LLMs read your codebase **including** `node_modules`. Use JSDoc comments to guide them:
```typescript
/**
* @deprecated Use createClient() instead
* This method is kept for backwards compatibility only
*/
export function initClient() { ... }
/**
* Recommended way to initialize the SDK
* @example
* const client = createClient({ apiKey: process.env.API_KEY });
*/
export function createClient() { ... }
```
## Reduce the Impact Area
SDKs that require a nearly full refactor of the codebase naturally give the LLM more surface area to make mistakes.
**High impact (risky):**
"Wrap your entire app, convert all pages to server components, add middleware to every route, restructure your auth layer"
**Low impact (safer):**
"Add one route handler at `/api/auth/callback` and wrap your app in ``"
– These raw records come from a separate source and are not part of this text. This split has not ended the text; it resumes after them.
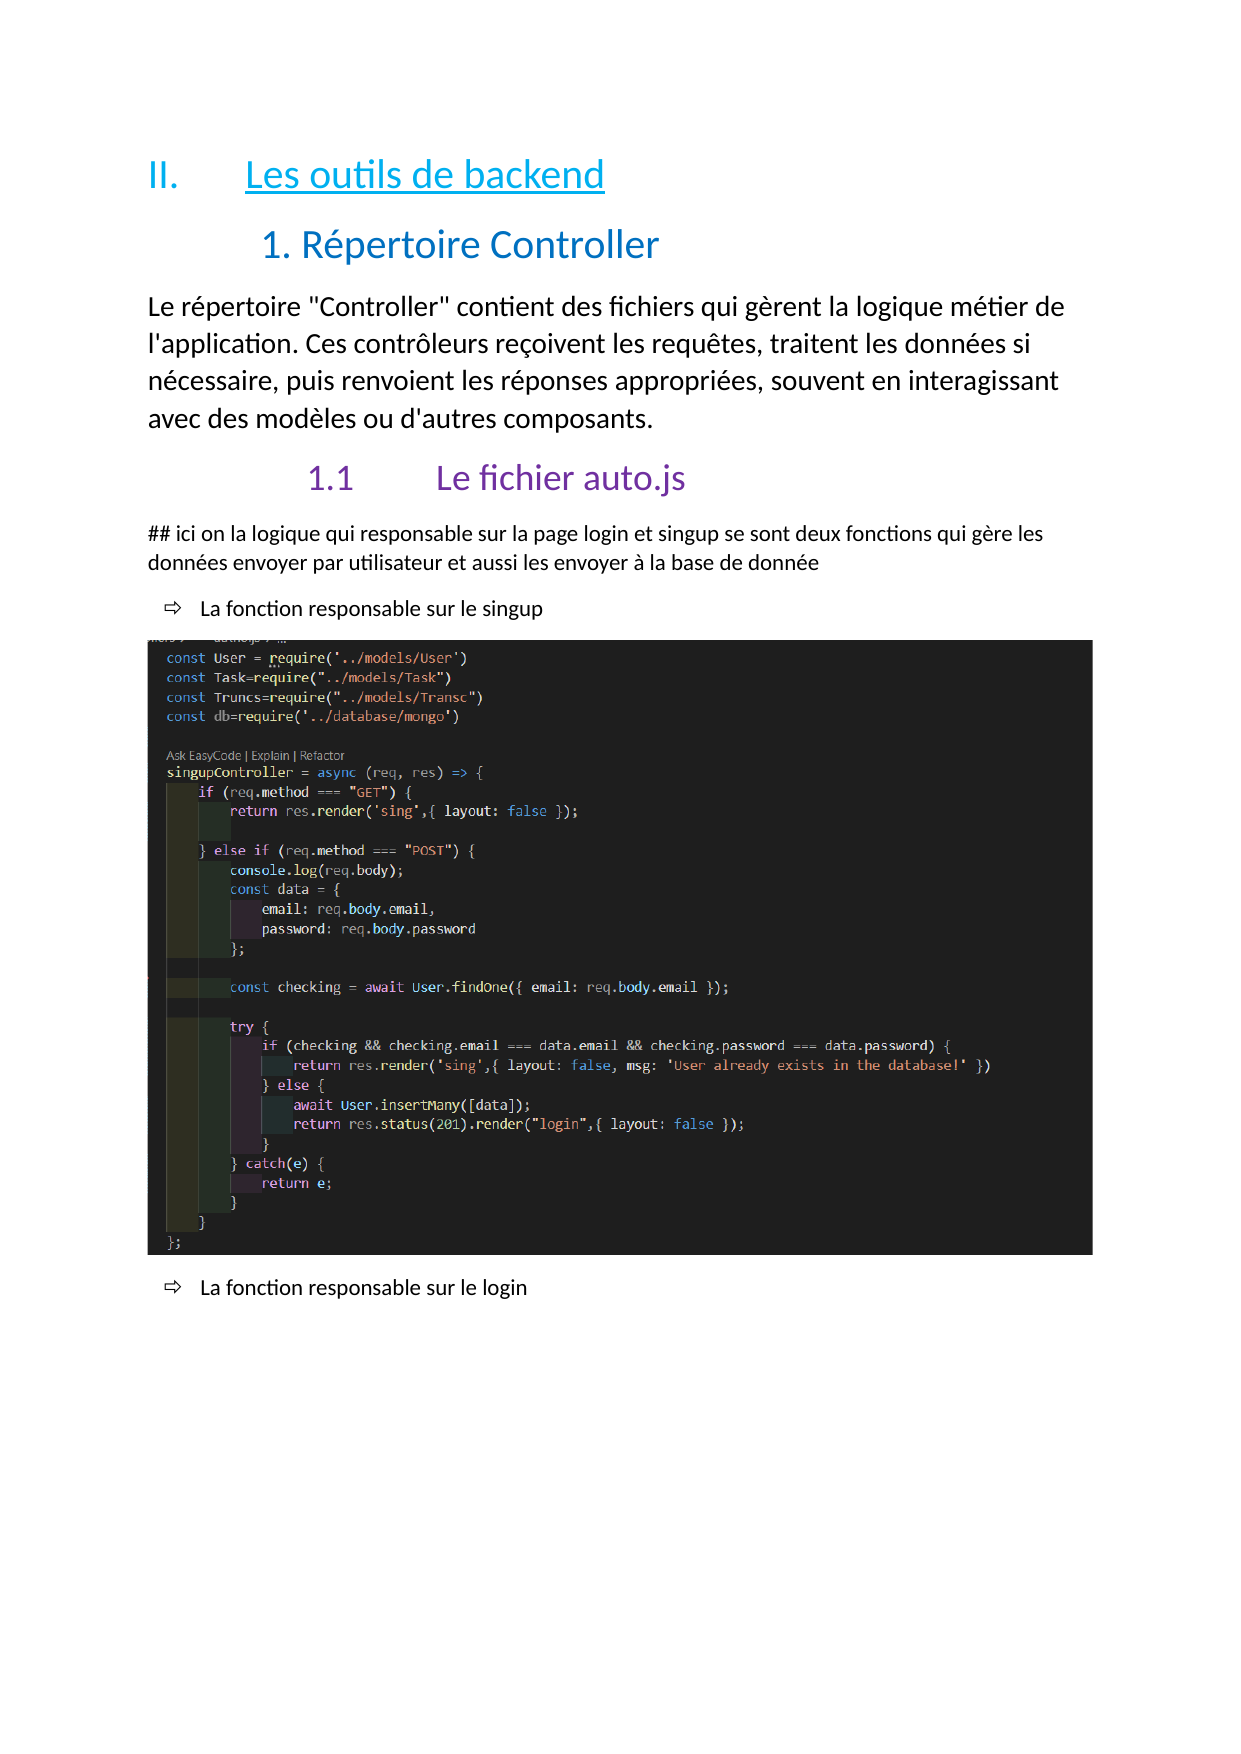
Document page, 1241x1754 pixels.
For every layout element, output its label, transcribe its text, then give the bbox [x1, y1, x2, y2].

text II. Les outils de backend [148, 148, 1093, 198]
text Le répertoire "Controller" contient des fichiers qui gèrent la logique métier de l'application. Ces contrôleurs reçoivent les requêtes, traitent les données si nécessaire, puis renvoient les réponses appropriées, souvent en interagissant avec des modèles ou d'autres composants. [148, 288, 1093, 435]
list La fonction responsable sur le singup [163, 594, 1093, 622]
list 1. Répertoire Controller [260, 218, 1093, 268]
text ## ici on la logique qui responsable sur la page login et singup se sont deux fonctions qui gère les données envoyer par utilisateur et aussi les envoyer à la base de donnée [148, 519, 1093, 576]
list La fonction responsable sur le login [163, 1273, 1093, 1301]
list Le fichier auto.js [306, 454, 1093, 500]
The smaller the changeset, the fewer errors the LLM will make.

## Testability
Even after you did all of the steps above, LLMs will still hallucinate. Design your SDK so errors surface quickly and clearly.
### Type Restrictions
**Bad:**
```typescript
function setMode(mode: string) { ... }
// LLM might generate: setMode("develpment") // typo
```
**Good:**
```typescript
type Mode = 'development' | 'production' | 'staging';
function setMode(mode: Mode) { ... }
// TypeScript catches typos before runtime
```
### Avoid Nullable Types
**Bad:**
```typescript
interface Config {
apiKey?: string;
endpoint?: string;
timeout?: number;
}
// LLM might omit required fields
```
**Good:**
```typescript
interface Config {
apiKey: string;
endpoint: string;
timeout?: number; // Only truly optional fields are optional
}
// TypeScript forces required fields
```
### Fail Fast with Clear Errors
**Bad:**
```typescript
function initialize(config) {
this.config = config;
// Fails later during API call with generic "unauthorized"
}
```
**Good:**
```typescript
function initialize(config: Config) {
if (!config.apiKey) {
throw new Error(
'Missing WORKOS_API_KEY. Add it to your .env.local file.\n' +
'See: https://docs.workos.com/quickstart#environment-variables'
);
}
if (!config.apiKey.startsWith('sk_')) {
throw new Error(
'Invalid API key format. Expected key starting with "sk_"\n' +
'Find your API key at: https://dashboard.workos.com/api-keys'
);
}
this.config = config;
}
```
This is partially why TypeScript and other type-safe languages got so popular with AI - the provide the natural and quickest feedback mechanism to coding agents.
### Runtime Validation
Consider adding an example protected page as part of your quickstart - something both the user and the LLM can verify after setup:
```typescript
// app/dashboard/page.tsx
import { withAuth } from '@yourlib/sdk';
export default async function DashboardPage() {
const { user } = await withAuth({ ensureSignedIn: true });
return (
Protected Dashboard
Welcome, {user.email}
✅ Authentication is working correctly!
);
}
```
And include clear verification steps in your quickstart:
> **Verify your setup:**
> 1. Run `npm run dev`
> 2. Navigate to `http://localhost:3000/dashboard`
> 3. You should be redirected to sign in
> 4. After signing in, you should see your email displayed
This gives both the LLM and users a concrete success indicator - if the protected page works, the integration is correct and everyone can simply check that.